16 OCT, 2024
By Jose Luis Palmer from RankiaPro Europe

HANetf, Europe's first independent white-label UCITS ETF platform, has announced that its Future of Defence UCITS ETF (ticker: NATO) has reached a significant milestone, accumulating $508.65 million in assets under management (AUM). Launched in July 2023, the ETF provides investors with exposure to defence and cyber defence spending by NATO and NATO+ ally member states.
This ETF stands out for its unique “NATO screen,” which restricts investments to companies domiciled in NATO or allied nations. This strategy is designed to address the concerns of investors who might be wary of defence investing but recognize the importance of aligning with current geopolitical realities. By focusing on NATO countries, the ETF ensures its holdings do not include companies from nations that could potentially become adversaries to the alliance.
A recent HANetf survey of European wealth managers, highlighted in their Thematic & Digital Assets Review, revealed that 98% of investors believe the domicile of defence companies is crucial, and 94% consider defence investing to be compatible with ESG (Environmental, Social, and Governance) principles. This shows growing support for a more nuanced approach to defence investing amid rising global tensions.
The increasing instability in Europe and the Middle East has amplified the need for heightened defence spending. Historically, most European NATO members have fallen short of the 2%-of-GDP target for defence spending, with only 7 members meeting or exceeding it. However, this number is expected to rise to 23 members this year, indicating a shift in European defence priorities, which could benefit companies in the sector.

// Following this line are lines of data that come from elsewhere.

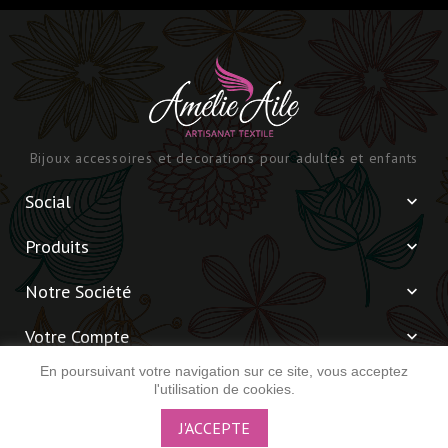
Bijoux accessoires et decorations pour adultes et enfants
Social

Produits

Notre Société

Votre Compte

En poursuivant votre navigation sur ce site, vous acceptez
Informations

l'utilisation de cookies.
J'ACCEPTE
© 2026 - Amélie Aile -
Réalisé par Simon Ducloux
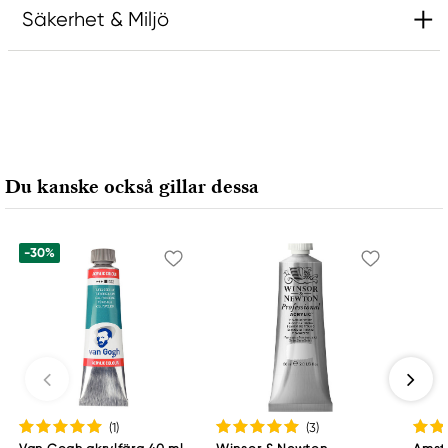
Säkerhet & Miljö
Ansvarig EU
Rembrandt
Royal Talens Netherlands
Sophialaan 46
Du kanske också gillar dessa
7311 PD Apeldoorn, Netherlands
info@royaltalens.com
+31 (0)55 527 4700
-30%
(1
)
(3
)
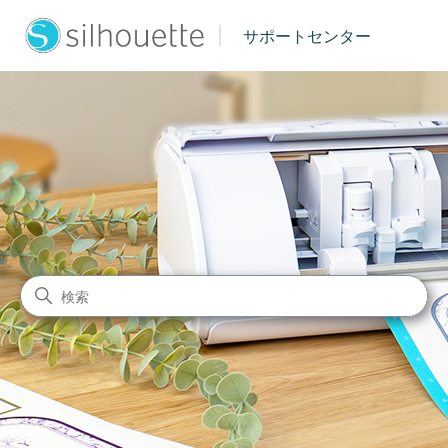
|
サポートセンター
シルエットジャパン サポート
検索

With nearly $400 million in net new assets year-to-date, the Future of Defence UCITS ETF has attracted significant interest, reflecting strong investor appetite for defence-related investments. Notably, it has become the first UCITS ETF on the HANetf platform to surpass the half-billion AUM milestone, further solidifying its position in the market.
We are delighted to see NATO ETF exceed the $500 million AUM milestone just over a year since its launch. The ETF’s rapid growth demonstrates, in our view, changing attitudes among investors towards the defence theme. With geopolitical tensions in Europe and the Middle East, investors are beginning to recognise the crucial role that defence plays in protecting our society.
The ETF’s NATO screen sets it apart from its peers, ensuring that investors are gaining exposure to NATO and NATO+ ally domiciled defence companies, while avoiding companies operating in countries that could one day be adversaries to the alliance.
European NATO members are realising that the years of chronic underspending on defence have left them vulnerable, and doubling down on defence spending has become a necessity. Defence companies across Europe will have to step up to the mark, and expand their operations to address the shortages in ammunition and equipment.